Q:小野寺大臣にお伺いします。米韓合同軍事演習の中止について、会談でどのような協議を行いましたでしょうか。また、影響について日本としてはどのように分析していますでしょうか。

(小野寺防衛大臣):この演習については、私ども外交の後押しをするということで大変重要なものだと思っています。中止については、外交の後押しをするという意味で米韓がそれぞれ選択をしたということだと思いますが、少なくとも、今日の会談の中で一致したのは、米韓の演習、日米韓の演習、これは地域の安定にとって重要だということは、これからも変わらないということです。

Q:在韓米軍については、どのようなことがありましたでしょうか。

(小野寺防衛大臣):在韓米軍についても、この重要性は、日米で共通の認識を持っています。

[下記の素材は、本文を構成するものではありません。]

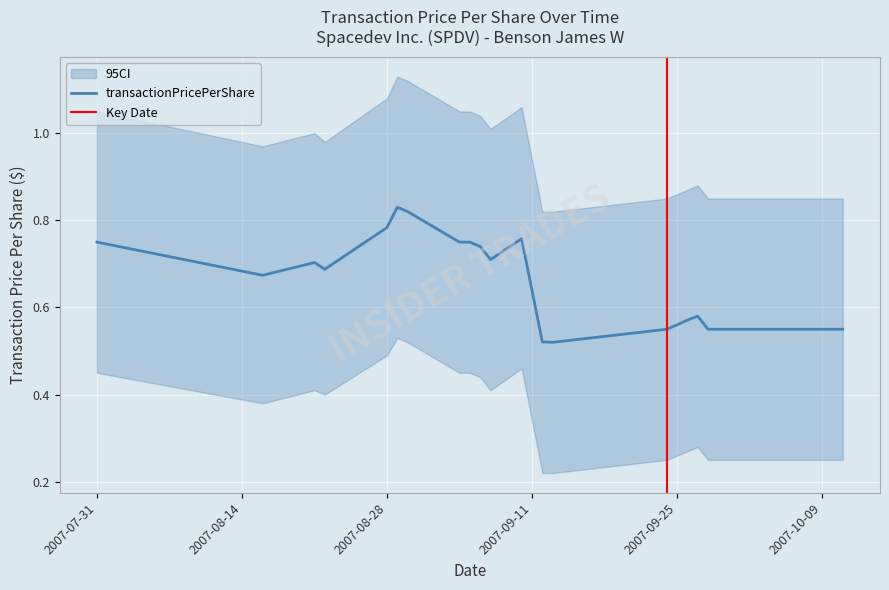

At which category is the sum across all series the highest?

2007-08-29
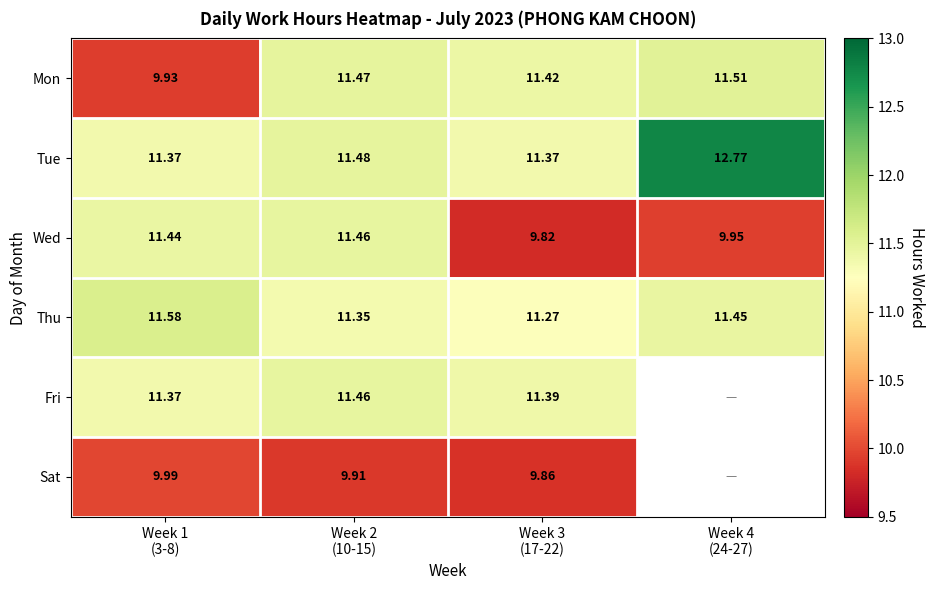

What is the difference between the maximum and minimum values in the Sat series?

0.1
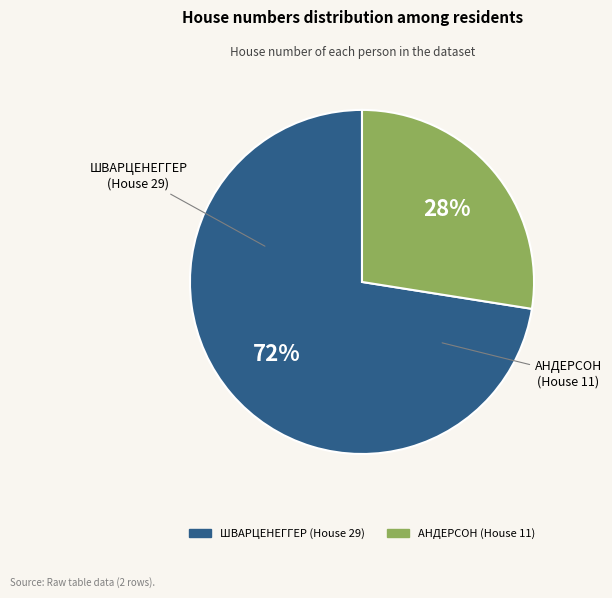

Is there any slice that represents more than half of the pie?

Yes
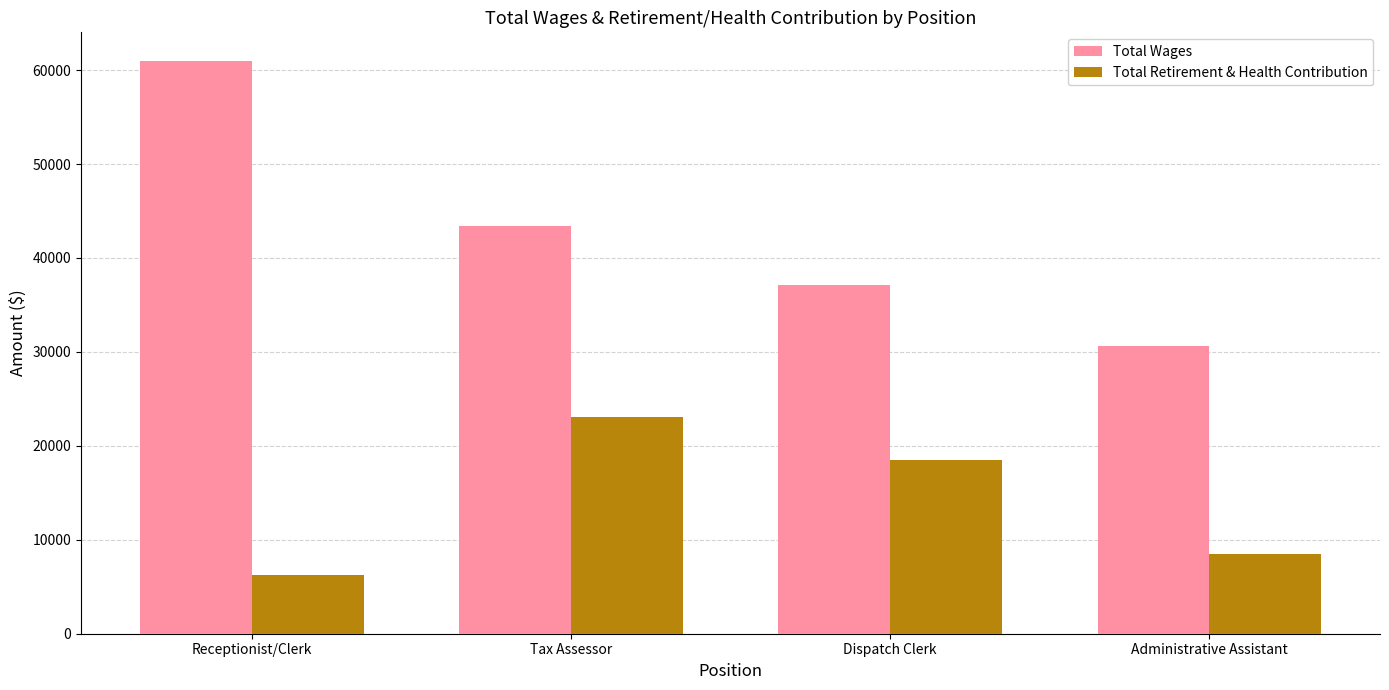

Where does the Total Retirement & Health Contribution series first go above 18463?

Tax Assessor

米側として、その重要な認識を持ちながら、今後ともしっかり維持を図っていくという、そのようなお話があったと思います。

Q:長官、北朝鮮との核問題を巡る交渉が日本の安全保障上の利益を害することはないということを具体的にどのように日本に保証するお考えでしょうか。また、大臣、その核問題を巡る交渉について、日本にとって具体的にどのような安全保障上の懸念が残っているでしょうか。

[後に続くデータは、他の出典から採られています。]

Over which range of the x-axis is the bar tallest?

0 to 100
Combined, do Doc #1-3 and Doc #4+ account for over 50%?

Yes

(マティス国防長官):私どもは、現在、対北朝鮮との交渉という、極めて前代未聞な時期に差しかかっているわけであります。このような非常に流動的なダイナミックな時に当たりまして、日米というのは、長年の同盟関係を享受してきたということで、この日米の安全保障上の同盟関係というのは、確固たるもので揺るぎはありません。そこで、両国の間でのこの課題に関する理解というものは、完全な保証でもって、全く疑問の余地もございません。このような日本に対しても、また、それ以外の自由で、しかも民主的な国家に対する同盟というものも、確固たるものとして変わりません。

(小野寺防衛大臣):日本としても、アメリカと協力をしながら、北朝鮮のこの核の問題、これをしっかり解決していきたいと思っています。